Vorrei scriverlo io un bel reality. Degno del nostro tempo e
del nostro respiro oggi. Un bel programma che vi tenga avvinti davanti allo
schermo una volta alla settimana e che vi unisca e vi divida. Qualcosa su cui
spendere parole e partecipazione, una bestia mediatica mutante che s’insinui
nelle pieghe della vostra natura domestica, intima, esclusiva e vi mangi
l’anima e le pupille. Vorrei scriverlo io un bel reality. Una cosa fatta bene,
senza lasciare nulla al caso e al sospetto della menzogna. Me la immagino già
la selezione dei concorrenti. Signorine al bancone della reception ad
accogliere senza emozione questa schiera di aspiranti al nulla pagato a peso
d’oro. A peso morto. Arriveranno nei giorni fissati con tutta la documentazione
richiesta. Saranno cartelle cliniche e radiografie e piaghe da mostrare dal
vivo o quasi. Il festival della purulenza, della calcificazione, della
degenerazione cellulare. Metastasi mostrate come fossero gioielli e quella rara
maledizione di un male che non trova posto nella letteratura medica e ti regala
il privilegio di una pelle fluorescente e di denti che cadono e ricrescono
tutti i giorni. Vorrei scriverlo io un bel reality. Con questa schiera fitta di
malati e minati, in bilico su cuori e polmoni collassati. Ci sarà una selezione
e poi i migliori saranno chiusi in una corsia di un vecchio ospedale. E
settimana dopo settimana, con dispendio di mezzi, le vite dei concorrenti saranno
proposte al pubblico nella loro misera interezza. Naufragi esistenziali e poi
la sciagura del corpo che cede. I parenti saranno invitati in studio e
racconteranno il loro disprezzo e la loro delusione per quelle persone, che
erano mediocrità tagliata a fetta spessa prima del male e poi meschina
richiesta d’aiuto. Vorrei scriverlo io un bel reality dove la pietà sarà
bandita nel nome dello spazio pubblicitario. E non ci metterei una bella
presentatrice, son buoni tutti a mettere al timone di un programma così una
figa con la donna intorno che finge intelletto
nel nome delle sue cosce e basta. No, nel mio reality d’avanguardia il
presentatore sarà un medico, diretta emanazione di quel dottore dei poveri alter
ego di Celine nel suo viaggio al termine della notte. E con lui una commissione
ripresa da quelle che giudicavano gli scemi di guerra o i ragazzi destinati
alle differenziali o che semplicemente curavano imponendo le mani sulle
manopole dell’elettroshock. E non mancherà un prete di una qualsiasi religione
e un mago e un guaritore e un ciarlatano o forse uno varrà per tutti gli altri.

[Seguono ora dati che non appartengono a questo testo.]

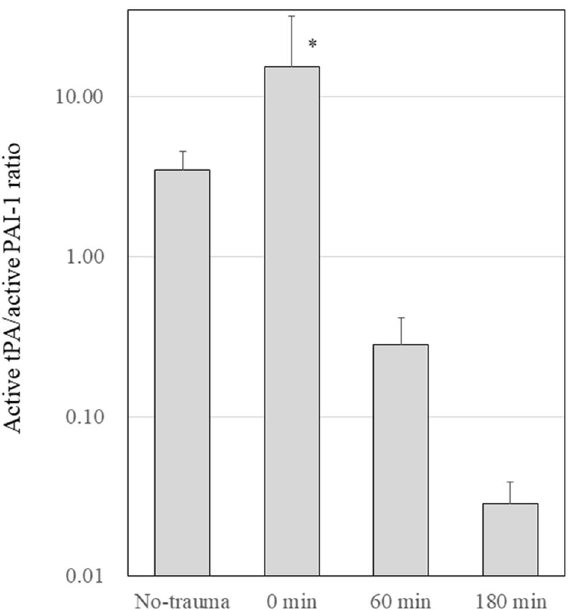
Figure 3. Balance between activation and suppression of the fibrinolytic system. Active tPA and active PAI-1 ratios are presented. Although the balance tipped toward fibrinolytic activation immediately after trauma, the balance tipped toward fibrinolytic suppression at 60 and 180 min ( P < 0.001, one-way ANOVA). tPA, tissue-plasminogen activator; PAI-1, plasminogen activator inhibitor-1. * P < 0.05 using Dunnett’s test for the no-trauma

Puntata dopo puntata si rimanderanno nel loro letto a casa i concorrenti scelti
dal pubblico e solo uno resterà e vincerà. Vorrei scriverlo io un bel reality
dove il vincitore avrà il privilegio dell’eutanasia, applicata davanti
all’immensa platea da casa che applaude. Vorrei scriverlo io un bel reality e
lo intitolerei “Il grande fardello”.